--- START ---

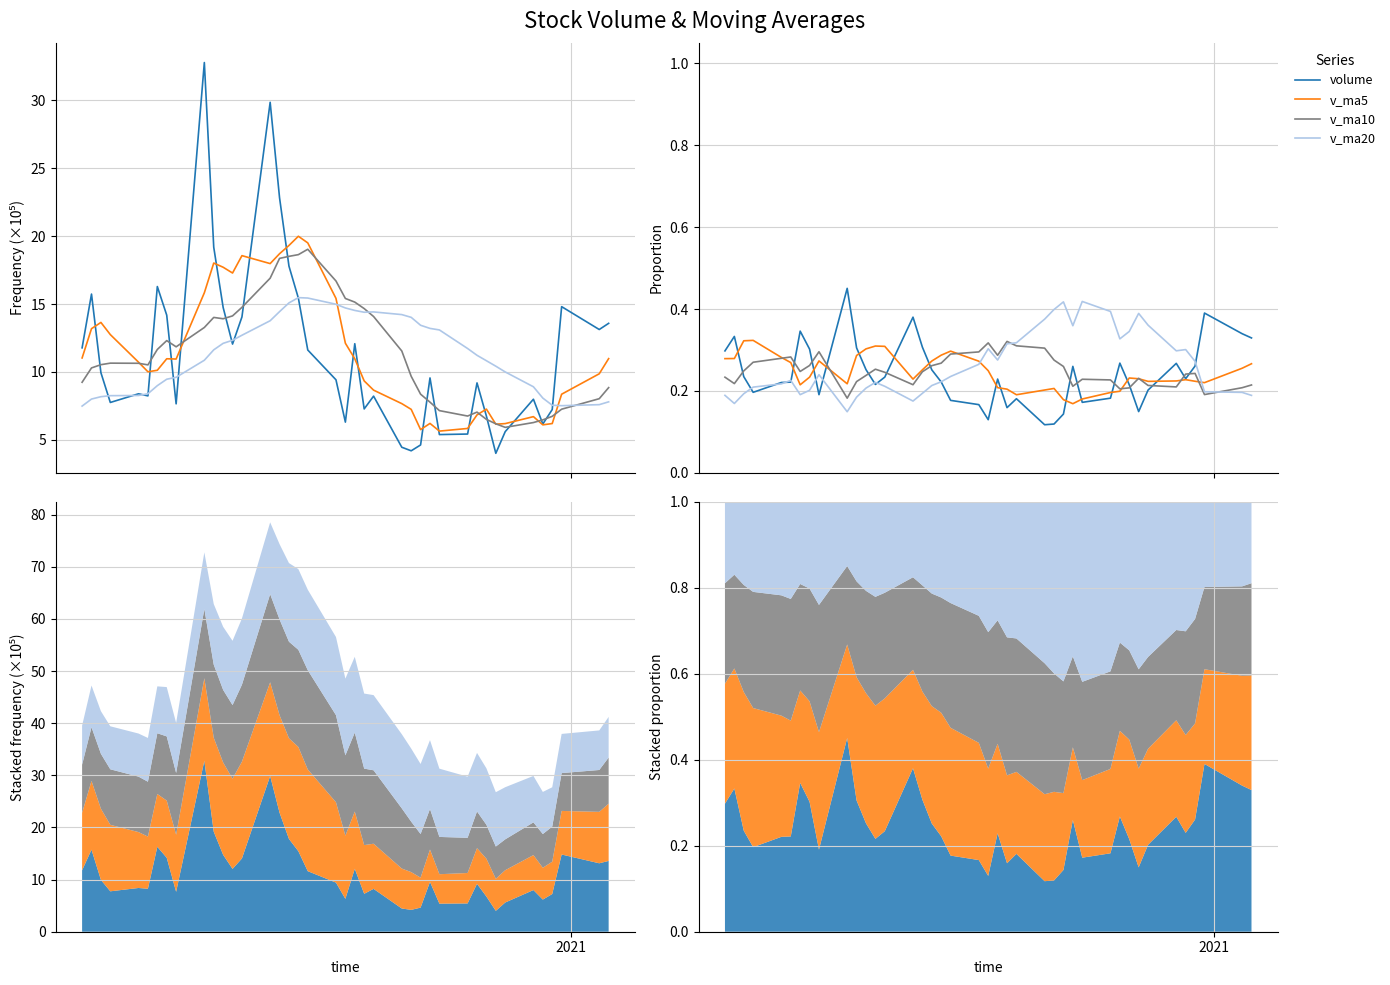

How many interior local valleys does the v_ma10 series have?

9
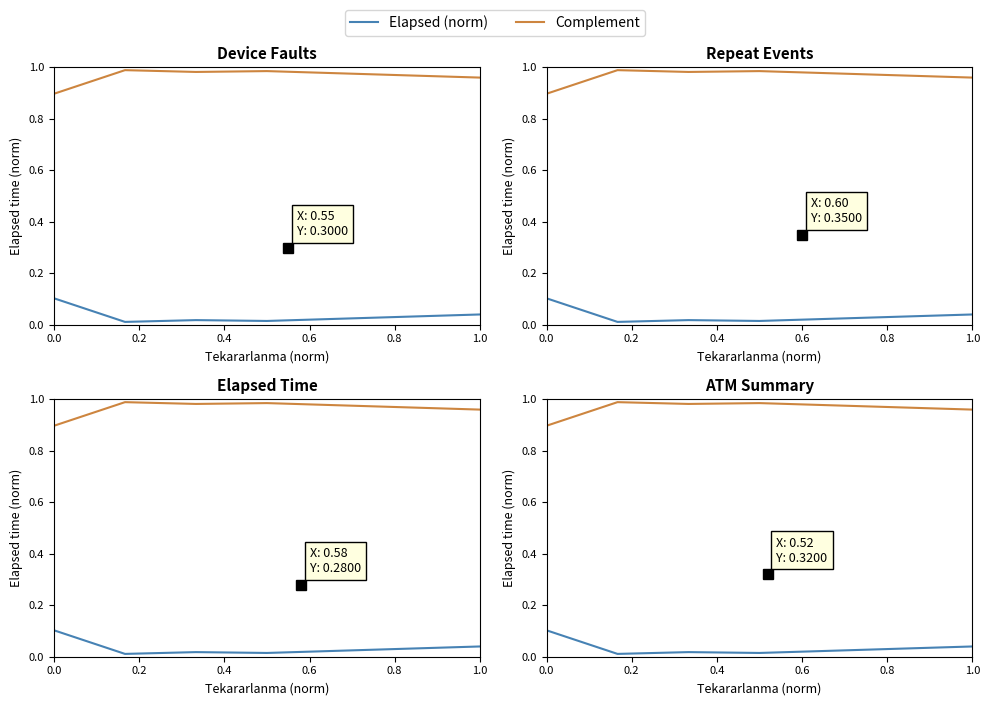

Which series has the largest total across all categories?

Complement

--- END ---
--- START ---

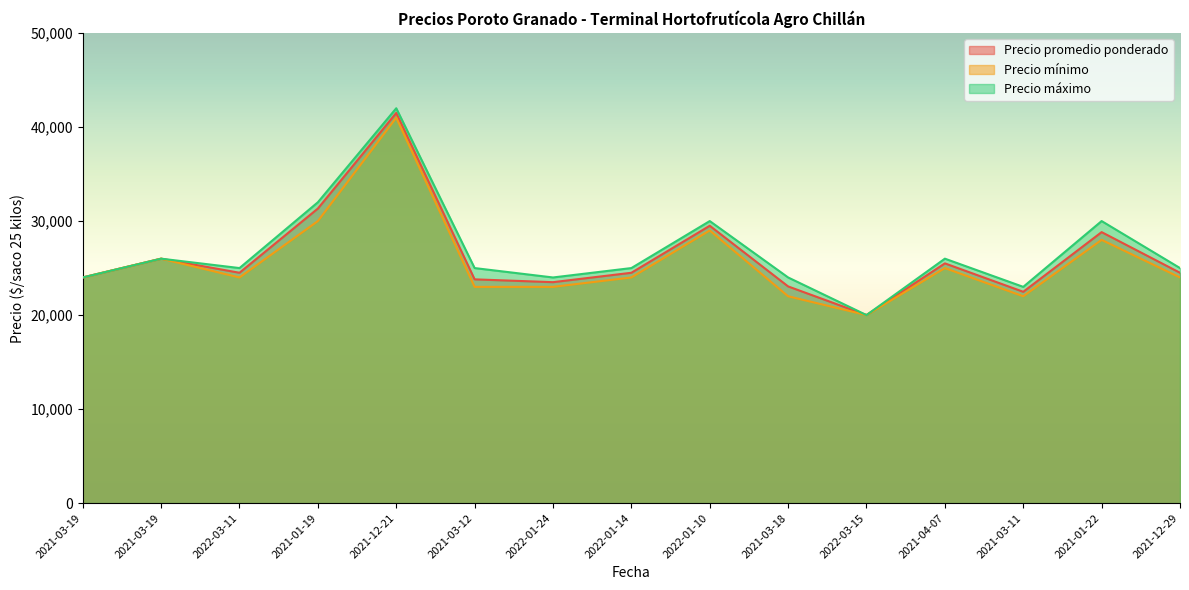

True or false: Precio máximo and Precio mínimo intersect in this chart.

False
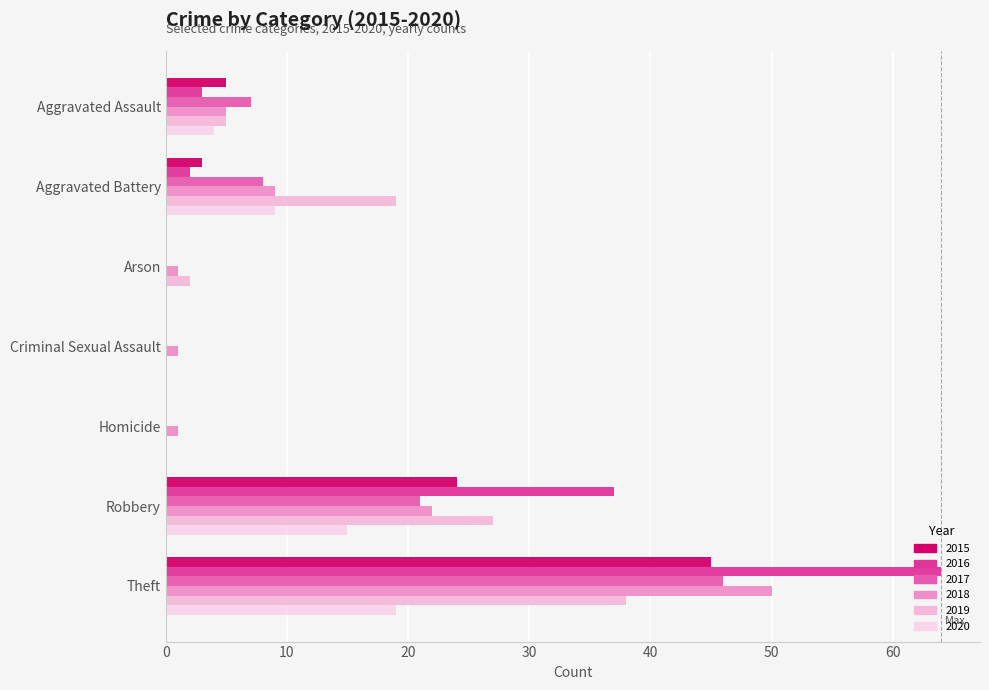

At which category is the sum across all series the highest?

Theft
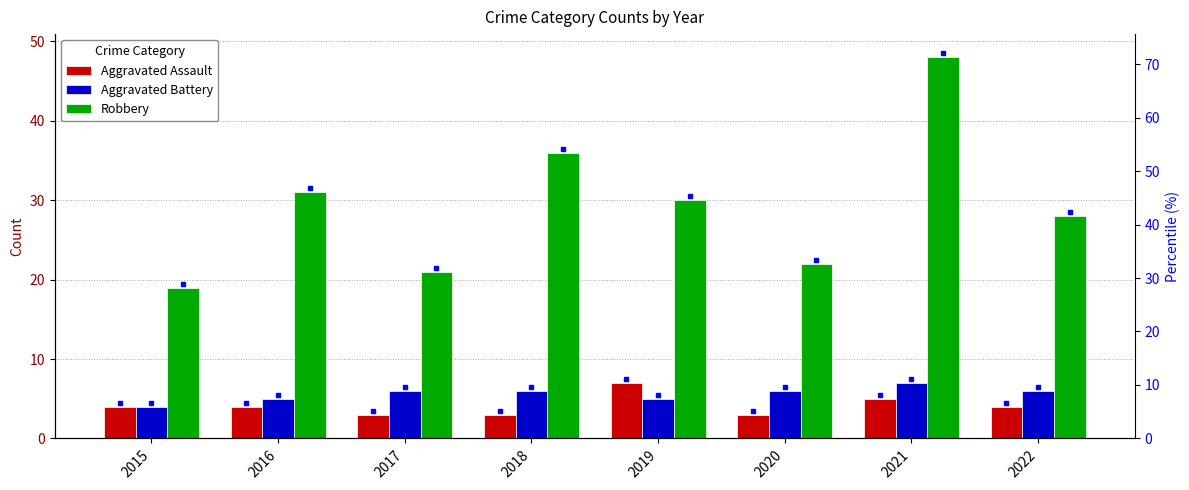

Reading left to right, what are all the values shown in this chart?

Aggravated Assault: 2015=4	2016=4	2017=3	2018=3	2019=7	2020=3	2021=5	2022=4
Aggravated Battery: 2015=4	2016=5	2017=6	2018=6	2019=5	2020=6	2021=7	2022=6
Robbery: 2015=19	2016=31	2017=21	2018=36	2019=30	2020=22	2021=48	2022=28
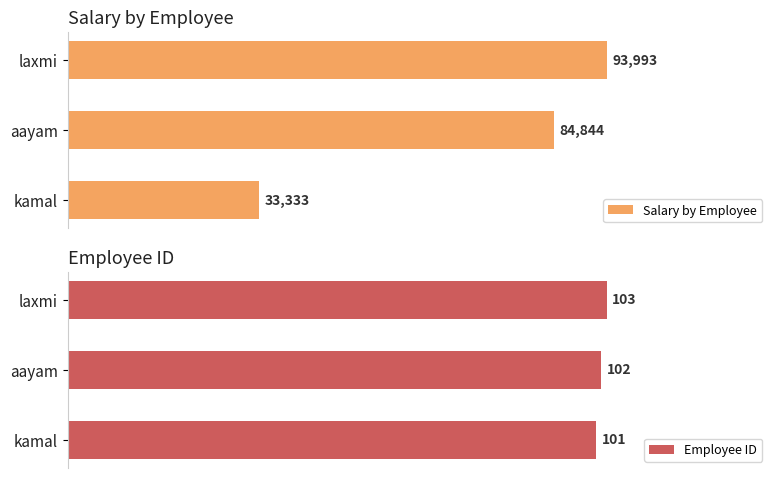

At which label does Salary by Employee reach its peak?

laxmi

--- END ---

Instruction: Copy the data word for word, starting at the line that contains "How many interior" and ending at the line that contains "Which series has", with both of those lines included. Leave out any pictures.

Final answer:
How many interior local valleys does the v_ma10 series have?

9

Which series has the largest total across all categories?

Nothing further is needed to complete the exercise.